This tutorial uses the Pima Indians onset of diabetes dataset. <br>
It is a standard machine learning dataset from the UCI Machine Learning repository. <br>
It describes patient medical record data for Pima Indians and whether they had an onset of diabetes within five years.

  ** Dataset Details**
   1. Number of times pregnant
   2. Plasma glucose concentration a 2 hours in an oral glucose tolerance test
   3. Diastolic blood pressure (mm Hg)
   4. Triceps skin fold thickness (mm)
   5. 2-Hour serum insulin (mu U/ml)
   6. Body mass index (weight in kg/(height in m)^2)
   7. Diabetes pedigree function
   8. Age (years)
   9. Class variable (0 or 1)

In [0]:
# load the dataset
dataset = pd.read_csv('pima_indians_diabetes.csv', delimiter=',')

# **Examine the dataset**

In [0]:
dataset.head()

**Is data missing?**

In [0]:
dataset.isna().sum()

**Are the Diabetes/No diabetes classes balanced?**

In [0]:
dataset["class"].value_counts()

**Are there any features that are strongly correlated?** 

In [0]:
corr = dataset.corr()
sns.heatmap(corr, 
            xticklabels=corr.columns.values,
            yticklabels=corr.columns.values)
plt.show()

# **Prepare the data**

Split the dataset into train and test sets

In [0]:
#Choose a number for frac 0.2 - 0.95
df_train = dataset.sample(frac=##,random_state=0)
df_test = dataset.drop(df_train.index)
print("done")

# **Remove the labels**

In [0]:
train_labels = df_train.pop('class')
test_labels = df_test.pop('class')

# **Normalize the data**

In [0]:
train_stats = df_train.describe()
train_stats = train_stats.transpose()
train_stats

In [0]:
test_stats = df_test.describe()
test_stats = test_stats.transpose()
test_stats

In [0]:
def norm(x):
  return (x - train_stats['mean']) / train_stats['std']

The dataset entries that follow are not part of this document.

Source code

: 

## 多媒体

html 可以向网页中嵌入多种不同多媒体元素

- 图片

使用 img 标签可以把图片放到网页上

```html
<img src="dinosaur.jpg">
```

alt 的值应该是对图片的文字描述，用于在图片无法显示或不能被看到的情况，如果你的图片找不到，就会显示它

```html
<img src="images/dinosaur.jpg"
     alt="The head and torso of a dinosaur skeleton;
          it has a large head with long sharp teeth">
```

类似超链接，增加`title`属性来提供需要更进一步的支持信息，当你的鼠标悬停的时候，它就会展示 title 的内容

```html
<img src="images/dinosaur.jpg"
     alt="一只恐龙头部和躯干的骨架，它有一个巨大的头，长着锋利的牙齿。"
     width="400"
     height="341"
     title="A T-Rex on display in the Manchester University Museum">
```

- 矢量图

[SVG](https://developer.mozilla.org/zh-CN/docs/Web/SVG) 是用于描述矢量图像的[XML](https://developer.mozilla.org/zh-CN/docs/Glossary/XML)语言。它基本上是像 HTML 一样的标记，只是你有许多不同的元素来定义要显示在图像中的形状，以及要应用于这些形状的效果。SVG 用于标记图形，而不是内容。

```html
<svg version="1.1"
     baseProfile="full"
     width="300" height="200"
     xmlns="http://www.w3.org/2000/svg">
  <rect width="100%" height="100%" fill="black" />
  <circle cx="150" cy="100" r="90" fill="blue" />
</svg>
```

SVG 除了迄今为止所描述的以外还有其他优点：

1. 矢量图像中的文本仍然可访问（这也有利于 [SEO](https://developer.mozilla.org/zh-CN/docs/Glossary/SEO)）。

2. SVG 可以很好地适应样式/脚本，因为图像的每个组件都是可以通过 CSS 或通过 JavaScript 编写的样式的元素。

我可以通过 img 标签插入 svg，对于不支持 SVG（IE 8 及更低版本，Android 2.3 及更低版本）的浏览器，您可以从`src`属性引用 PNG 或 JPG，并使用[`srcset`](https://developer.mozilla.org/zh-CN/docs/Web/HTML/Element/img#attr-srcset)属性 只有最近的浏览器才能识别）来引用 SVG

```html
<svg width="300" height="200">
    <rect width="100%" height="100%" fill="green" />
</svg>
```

normed_train_data = norm(df_train)
normed_test_data = norm(df_test)
print("done")

# **Create the model**

In [0]:
model = keras.Sequential()
#Choose the size of the layers and the activation functions
model.add(Dense(##, input_shape=([len(df_train.keys())]), activation='???'))
#More layers???
model.add(Dense(##, activation='???'))
model.add(Dense(1, activation='???'))

https://keras.io/losses/


https://keras.io/optimizers/

# **Set the HyperParameters**

In [0]:
#'mean_squared_error' or 'binary_crossentropy' or 'mean_absolute_error' or 
#'mean_absolute_percentage_error'

adam = keras.optimizers.Adam(learning_rate=0.001, beta_1=0.9, beta_2=0.999, amsgrad=False)
sgd = keras.optimizers.SGD(learning_rate=0.01, momentum=0.0, nesterov=False)
rms = keras.optimizers.RMSprop(learning_rate=0.001, rho=0.9)
model.compile(loss='mean_squared_error', optimizer=adam, metrics=['accuracy','mean_squared_error'])

In [0]:
#Choose how many epochs to do 
EPOCHS = ##

# **Train the model**

In [0]:
history = model.fit(
  normed_train_data, train_labels,
  #Choose the batch size
  epochs=EPOCHS, validation_split = 0.2, verbose=1,batch_size = #### )

In [0]:
hist = pd.DataFrame(history.history)
hist['epochs'] = history.epoch
hist.tail(20)

In [0]:
axes = plt.gca()
axes.set_ylim([0,0.5])
plt.plot(hist['loss'], label='training loss')
plt.plot(hist['val_loss'], label='testing loss')
plt.title('Loss')
plt.xlabel('epochs')
plt.ylabel('loss')
plt.legend()

In [0]:
axes = plt.gca()
axes.set_ylim([0,1])
plt.plot(hist['accuracy'], label='training accuracy')
plt.plot(hist['val_accuracy'], label='testing accuracy')
plt.title('Accuracy')
plt.xlabel('epochs')
plt.ylabel('acc')
plt.legend()

In [0]:
test_l = model.predict_classes(normed_test_data)

In [0]:
from sklearn.metrics import confusion_matrix
#0,0=true neg, 1,0=false neg, 1,1=true pos, 0,1=false pos
confusion_matrix(test_labels, test_l)

In [0]:
count = 0
for i in range(len(normed_test_data)):
  print(normed_test_data.iloc[i],test_labels.iloc[i]," = ", test_l[i])
  if test_labels.iloc[i] == test_l[i]:
    count = count+1
print(count)